This is a short story about Emeth´s childhood. For those who don't remember, Emeth is the calormene from The Last Battle. This guy is one of my favorite characters…
Warning: English is not my first language. I tried to avoid grammar/spelling mistakes, but I don't know if I succeed. . I always use the spellchecker, but he's crazy, so I don't know.
Disclaimer: They belong to C.S. Lewis, of course.
Fear
He was still a child, on the day it happened.
It was little before dinner, and he was out on the garden. He had little time to play and he would never dare to be late for dinner – that would mean disrespect to his father and he knew the punishment would come quickly and devastating.
So he was playing but he wasn't happy, he was never happy, because it was fear what took him outside from home and it was fear what drove him back, and it was always fear that seemed to imprint dark colors to everything that happened. Everybody seemed to fear his father. His harsh words, his heavy hands, his dark and looming figure, everyone was scared and intimidated and Emeth was no exception. That was why he wanted to get away. He dreamed of the day he would join the Tisroc army, may he live forever, and leave the house for good.

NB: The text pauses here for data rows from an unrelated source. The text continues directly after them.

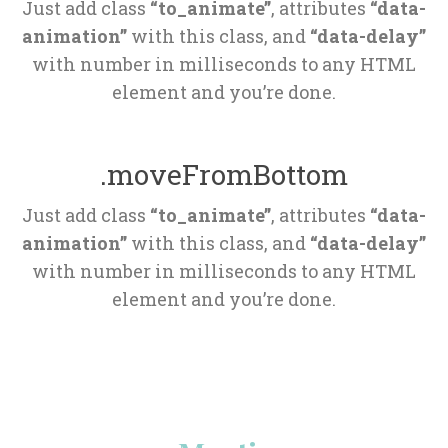
Just add class 
“to_animate”
, attributes 
“data-
animation”
 with this class, and 
“data-delay”
 with number in milliseconds to any HTML 
element and you’re done.
.moveFromBottom
Just add class 
“to_animate”
, attributes 
“data-
animation”
 with this class, and 
“data-delay”
 with number in milliseconds to any HTML 
element and you’re done.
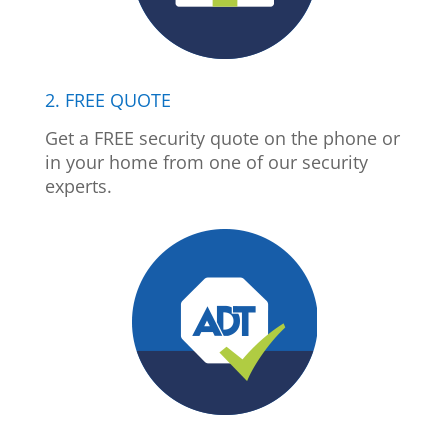
2. FREE QUOTE
Get a FREE security quote on the phone or
in your home from one of our security
experts.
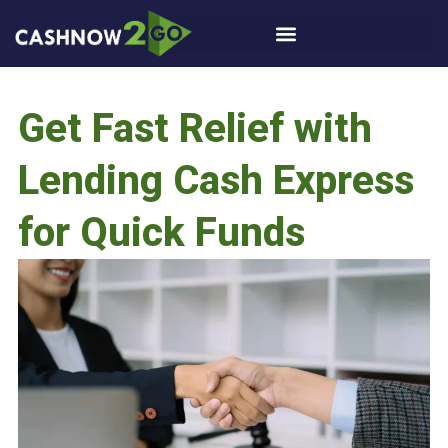
Get Fast Relief with
Lending Cash Express
for Quick Funds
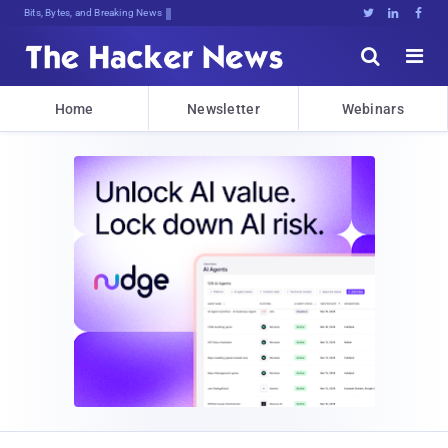
Bits, Bytes, and Breaking News





Home
Newsletter
Webinars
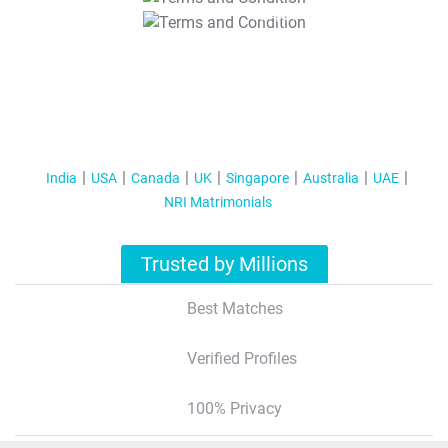
T&C Apply
India
USA
Canada
UK
Singapore
Australia
UAE
NRI Matrimonials
Trusted by Millions
Best Matches
Verified Profiles
100% Privacy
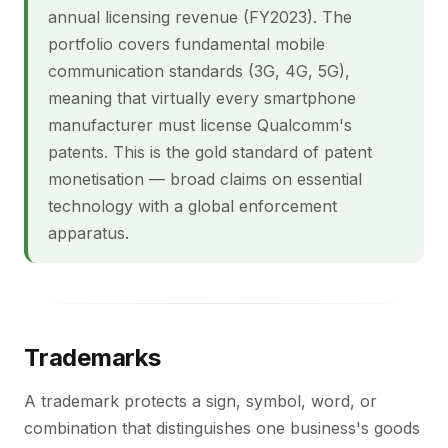
annual licensing revenue (FY2023). The
portfolio covers fundamental mobile
communication standards (3G, 4G, 5G),
meaning that virtually every smartphone
manufacturer must license Qualcomm's
patents. This is the gold standard of patent
monetisation — broad claims on essential
technology with a global enforcement
apparatus.
Trademarks
A trademark protects a sign, symbol, word, or
combination that distinguishes one business's goods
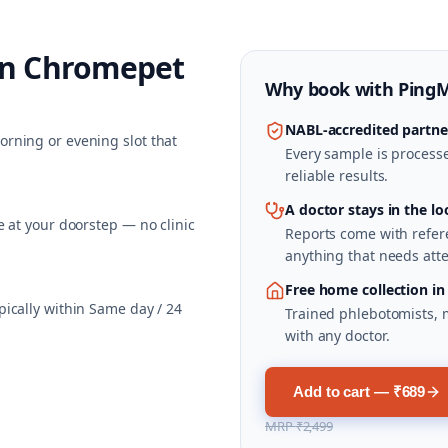
in
Chromepet
Why book with
Ping
NABL-accredited partne
rning or evening slot that
Every sample is processed
reliable results.
A doctor stays in the lo
 at your doorstep — no clinic
Reports come with refere
anything that needs atte
Free home collection i
ically within Same day / 24
Trained phlebotomists, 
with any doctor.
Add to cart — ₹689
MRP
₹2,499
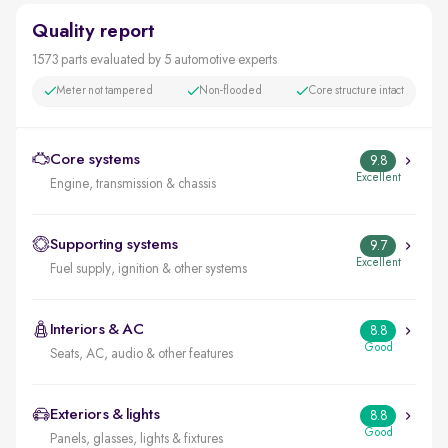
Quality report
1573 parts evaluated by 5 automotive experts
Meter not tampered
Non-flooded
Core structure intact
Core systems
9.8
Excellent
Engine, transmission & chassis
Supporting systems
9.7
Excellent
Fuel supply, ignition & other systems
Interiors & AC
8.8
Good
Seats, AC, audio & other features
Exteriors & lights
8.8
Good
Panels, glasses, lights & fixtures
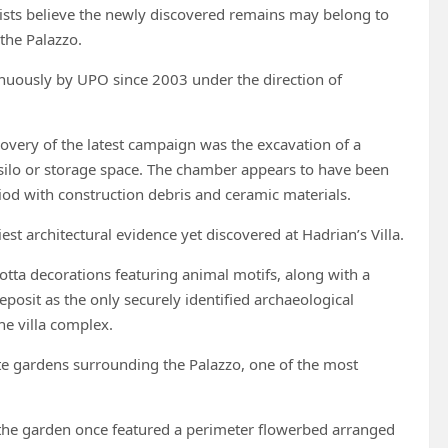
ists believe the newly discovered remains may belong to
 the Palazzo.
tinuously by UPO since 2003 under the direction of
covery of the latest campaign was the excavation of a
lo or storage space. The chamber appears to have been
iod with construction debris and ceramic materials.
est architectural evidence yet discovered at Hadrian’s Villa.
tta decorations featuring animal motifs, along with a
posit as the only securely identified archaeological
he villa complex.
e gardens surrounding the Palazzo, one of the most
t the garden once featured a perimeter flowerbed arranged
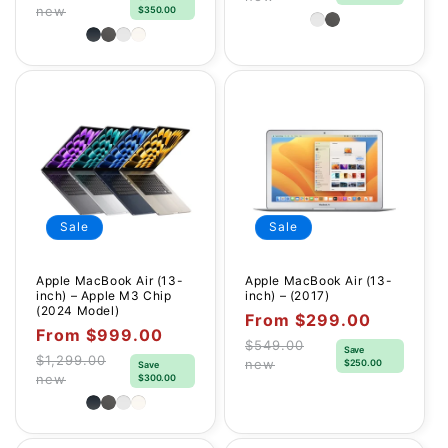
Regular
new
$350.00
price
price
Sale
Sale
Apple MacBook Air (13-
Apple MacBook Air (13-
inch) – Apple M3 Chip
inch) – (2017)
(2024 Model)
Sale
From $299.00
Sale
From $999.00
price
$549.00
Save
price
Regular
$1,299.00
new
$250.00
Save
Regular
new
$300.00
price
price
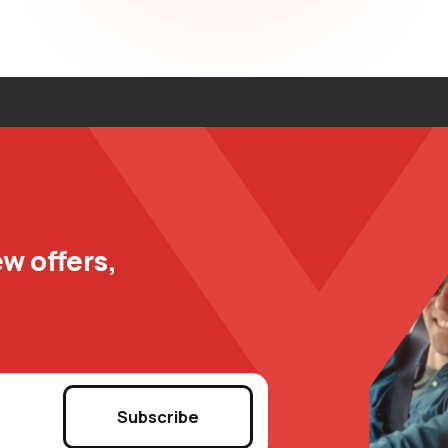
w offers,
Subscribe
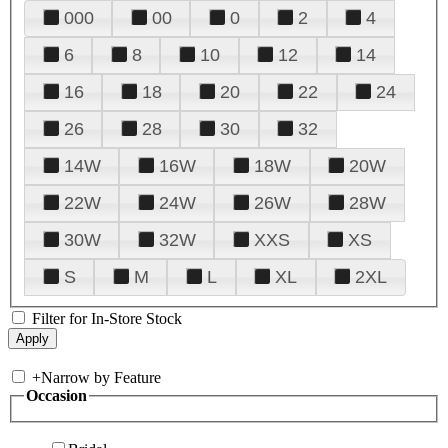
000
00
0
2
4
6
8
10
12
14
16
18
20
22
24
26
28
30
32
14W
16W
18W
20W
22W
24W
26W
28W
30W
32W
XXS
XS
S
M
L
XL
2XL
Filter for In-Store Stock
+
Narrow by Feature
Occasion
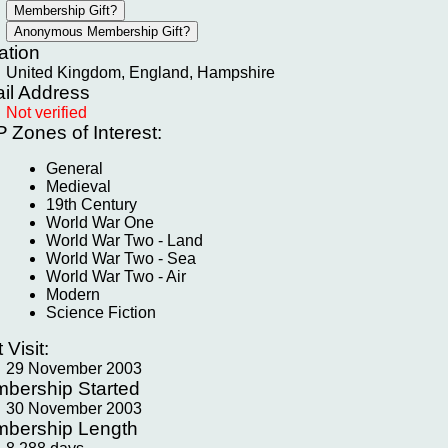
ation
United Kingdom, England, Hampshire
il Address
Not verified
P
Zones of Interest:
General
Medieval
19th Century
World War One
World War Two - Land
World War Two - Sea
World War Two - Air
Modern
Science Fiction
t Visit:
29 November 2003
bership Started
30 November 2003
bership Length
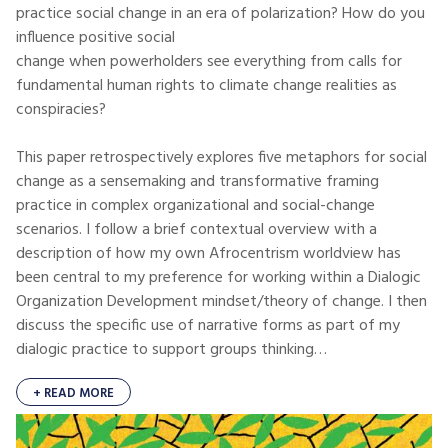
practice social change in an era of polarization? How do you
influence positive social
change when powerholders see everything from calls for
fundamental human rights to climate change realities as
conspiracies?
This paper retrospectively explores five metaphors for social
change as a sensemaking and transformative framing
practice in complex organizational and social-change
scenarios. I follow a brief contextual overview with a
description of how my own Afrocentrism worldview has
been central to my preference for working within a Dialogic
Organization Development mindset/theory of change. I then
discuss the specific use of narrative forms as part of my
dialogic practice to support groups thinking…
+ READ MORE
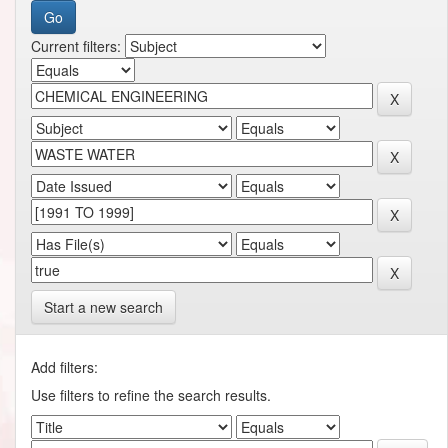
Current filters:
Start a new search
Add filters:
Use filters to refine the search results.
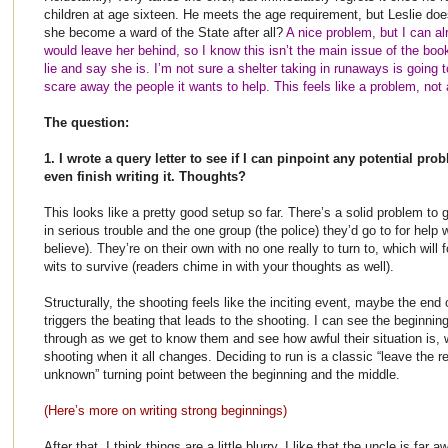
children at age sixteen. He meets the age requirement, but Leslie does
she become a ward of the State after all?
A nice problem, but I can al
would leave her behind, so I know this isn’t the main issue of the book
lie and say she is. I’m not sure a shelter taking in runaways is going t
scare away the people it wants to help. This feels like a problem, not a
The question:
1. I wrote a query letter to see if I can pinpoint any potential pro
even finish writing it. Thoughts?
This looks like a pretty good setup so far. There’s a solid problem to g
in serious trouble and the one group (the police) they’d go to for help 
believe). They’re on their own with no one really to turn to, which will 
wits to survive (readers chime in with your thoughts as well).
Structurally, the shooting feels like the inciting event, maybe the end
triggers the beating that leads to the shooting. I can see the beginni
through as we get to know them and see how awful their situation is, 
shooting when it all changes. Deciding to run is a classic “leave the r
unknown” turning point between the beginning and the middle.
(Here’s more on writing strong beginnings)
After that, I think things are a little blurry. I like that the uncle is far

Meanwhile he could hide in the garden, and so that's where we was and he saw the shadow. He stopped, curiosity making him forget for an instant the gloomy thoughts. It was already dark and the shadow seemed distorted and very, very big, and he gave one or two steps in that direction before he stopped dead in his track
There, taking a walk in the garden like he owned it, casual ands majestic, was the biggest Lion he had ever seen.
His heart accelerated, just like it happened when he saw his father's dark eyes when the man raised his whip, but at the same time it was different, a kind of fear so intense as he had never felt and so familiar, so very familiar… and the lion stopped and looked at him, honey-colored eyes, serious and as neutral as mirrors, and Emeth stared at those eyes and couldn't think of anything to say and then the lion turned away and seemed to vanish in the shadowy garden, and Emeth realized for the first time he was on his knees on the ground and his face was wet with tears.
And that night was the first time he heard the name Aslan, in a horrified whisper that was carved in his memories with the hateful look on his father's face, the hate/fear barely disguised in the way he almost spat the word, and in the pain of the whip in his bare back, a lingering pain that took some days to vanish. It was then that he found out that that creature was a vicious demon from the north, an abomination that the barbarians used to insult Tash's glory.
And although he learned to praise Tash and hate Aslan as well as his father, even after leaving his house, Emeth never quite succeed in leaving the fear behind. And he knew it was partially due to his deeply respect for the furious, vindictive God he worshipped and served, but compared to that, compared to the horror of the presence of the lion, fear of death and vengeance and punishment didn't seem all that bad.